Com a sociedade de massas, a “boa sociedade” desapareceu ― ou pelo menos não assume o protagonismo que tinha noutros tempos. Falamos hoje de “alta sociedade” ou de VIP’s, mas a “boa sociedade” tal qual existia no século XIX já não existe. A “cultura de massas” é um eufemismo, porque na realidade não existe; o mais que podem existir são “culturas de massas”, porque elas são tantas que se aproximam do número de culturas inerentes a todos os indivíduos per se.
O filisteu contemporâneo, salvo excepções, já não dedica o seu utilitarismo inato à arte porque esta já não lhe dá nem o estatuto social nem o retorno imediato de investimento do capital que deu noutros tempos. Em certa medida, o artista é hoje mais livre porque deixou de ser acossado pelos abutres do filistinismo dos fins do século XIX e princípio do século XX. A própria arte moderna do princípio do século XX nada mais foi que uma reacção dos artistas contra essa “boa sociedade” apinhada de filisteus.
O utilitarismo do filisteu contemporâneo ― o filisteu actual ― ignora a arte e o belo, e passou-se para a técnica. O filisteu actual (ou o filisteu em acto, o que actua) é o técnico por excelência. É o indivíduo que vê o mundo que o rodeia como uma mera engrenagem da qual pode, de algum modo, retirar vantagens sejam estas de estatuto social ou pecuniárias. O filisteu actual é a caricatura do alemão que não faz absolutamente nada sem um livro de instruções para cada circunstância; até o simples acto sexual é passível de um Kama Sutra ou de outro qualquer manual de operações.

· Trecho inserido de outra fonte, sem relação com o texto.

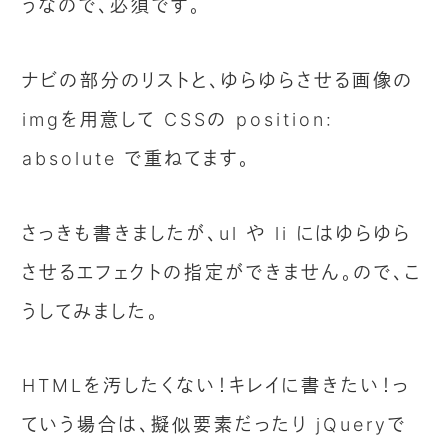
うなので、必須です。
ナビの部分のリストと、ゆらゆらさせる画像の
imgを用意して CSSの position:
absolute で重ねてます。
さっきも書きましたが、ul や li にはゆらゆら
させるエフェクトの指定ができません。ので、こ
うしてみました。
HTMLを汚したくない！キレイに書きたい！っ
ていう場合は、擬似要素だったり jQueryで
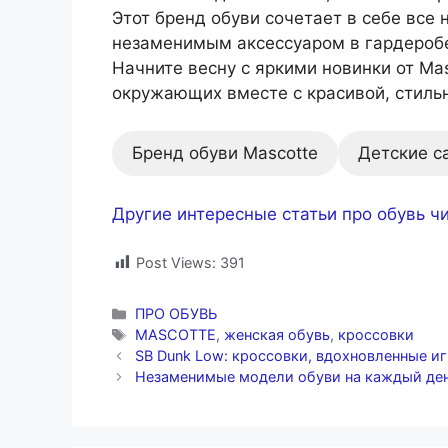
Этот бренд обуви сочетает в себе все
незаменимым аксессуаром в гардероб
Начните весну с яркими новинки от Ma
окружающих вместе с красивой, стильн
Бренд обуви Mascotte
Детские с
Другие интересные статьи про обувь чи
Post Views:
391
Рубрики
ПРО ОБУВЬ
Метки
MASCOTTE
,
женская обувь
,
кроссовки
SB Dunk Low: кроссовки, вдохновленные и
Незаменимые модели обуви на каждый де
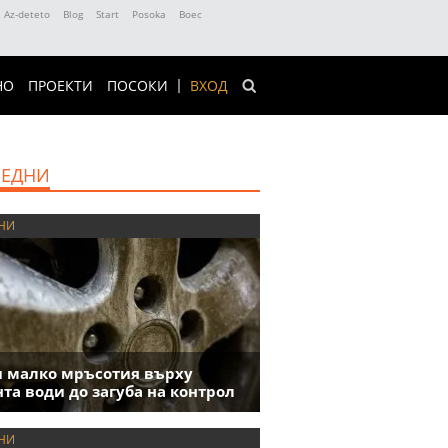
Az-deteto
Blog
Start
Posoka
Boec
НО
ПРОЕКТИ
ПОСОКИ
ВХОД
ЕДНИ
НИ
 малко мръсотия върху
та води до загуба на контрол
НИ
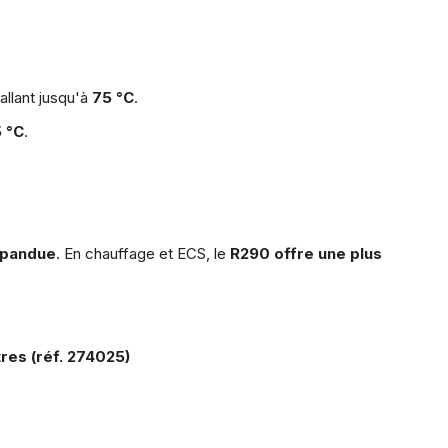
llant jusqu'à
75 °C
.
 °C
.
épandue
. En chauffage et ECS, le
R290 offre une plus
es (réf. 274025)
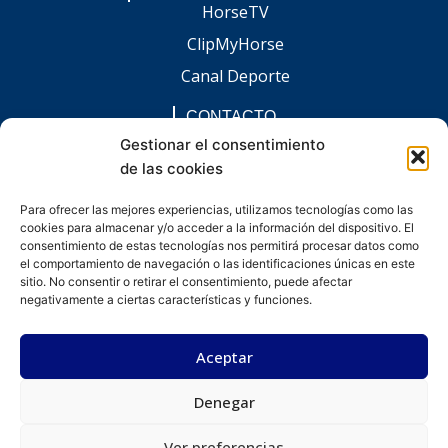
HorseTV
ClipMyHorse
Canal Deporte
CONTACTO
comunicacion@chaccoinfo.com
Gestionar el consentimiento
de las cookies
Presentes en todo el ámbito nacional
REDES SOCIALES
Para ofrecer las mejores experiencias, utilizamos tecnologías como las
F
I
L
E
W
cookies para almacenar y/o acceder a la información del dispositivo. El
a
n
i
n
h
c
s
n
v
a
consentimiento de estas tecnologías nos permitirá procesar datos como
e
t
k
e
t
el comportamiento de navegación o las identificaciones únicas en este
b
a
e
l
s
sitio. No consentir o retirar el consentimiento, puede afectar
o
g
d
o
a
negativamente a ciertas características y funciones.
o
r
i
p
p
k
a
n
e
p
-
m
-
Aceptar
f
i
n
Denegar
Desarrollado por kitdigital.dev
Aviso legal
Política de privacidad
Política de cookies
© Todos los derechos reservados.
Ver preferencias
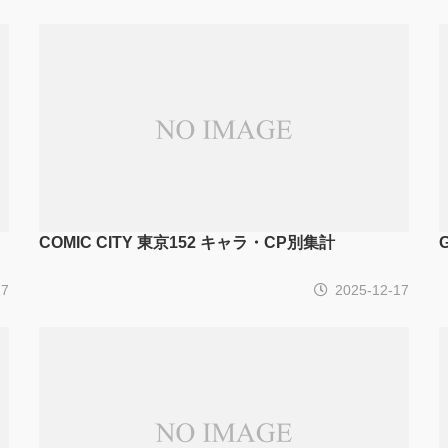
COMIC CITY 東京152 キャラ・CP別集計
17
2025-12-17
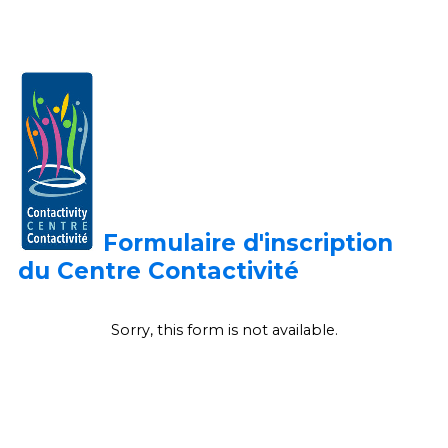
Formulaire d'inscription
du Centre
Contactivité
Sorry, this form is not available.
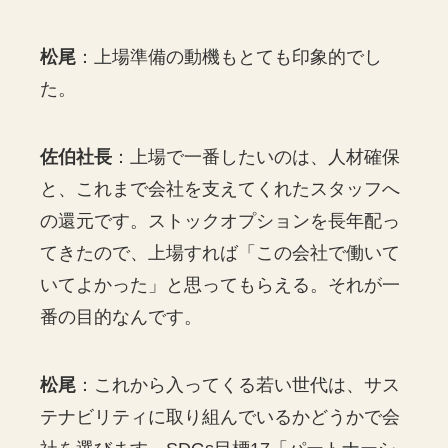
松尾
：上場準備の動機もとても印象的でし
た。
佐伯社長
：上場で一番したいのは、人材確保
と、これまで会社を支えてくれたスタッフへ
の還元です。ストックオプションを長年配っ
てきたので、上場すれば「この会社で働いて
いてよかった」と思ってもらえる。それが一
番の目的なんです。
松尾
：これから入ってくる若い世代は、サス
テナビリティに取り組んでいるかどうかで会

O filisteu actual não faz análises de situação: segue fiel e caninamente as sínteses dos maiorais e dos líderes de opinião nas diversas áreas da técnica. Não lhe interessam as explicações, mas apenas as conclusões “pronto-a-vestir”. É o “homem sem qualidades” de Musil ― o homem que não acredita no carácter pessoal e humano como chave para o entendimento das coisas, mas antes na lógica impessoal dos sistemas e da técnica; o mundo, para ele, só é inteligível à luz da técnica. É nesta dependência da técnica que jaz o seu utilitarismo, porque o primado da técnica assume-se como capaz de fazer desaparecer a importância do carácter do homem nas relações humanas que assim passam a ser apenas um conjunto de meras transacções utilitárias.
Porém, o mais grave do filistinismo actual é que substituiu a política pela técnica; ou melhor, confunde as duas coisas. A política é vista como a aplicação da técnica aos assuntos humanos; a política passa a ser sujeita a meios e fins como um qualquer produto fabricado numa qualquer linha de montagem industrial. Como um qualquer produto acabado, a política é consumida e defecada no processo vital do filisteu actual. E não há nada — absolutamente nada! — nem nenhum argumento ou evidência que possa convencer o filisteu actual de que ele está certo ou errado em qualquer coisa, porque ele nunca tem a certeza ou a incerteza de nada ou mesmo a simples convicção da probabilidade de poder estar próximo da certeza ou da incerteza sobre alguma coisa: para o filisteu actual, a mera possibilidade de alguma coisa não existe sem a a lógica impessoal da técnica como sistema de garantia de validade do mundo ― é a técnica a única coisa que o mantém em um equilíbrio precário que lhe permite “levar a vidinha”.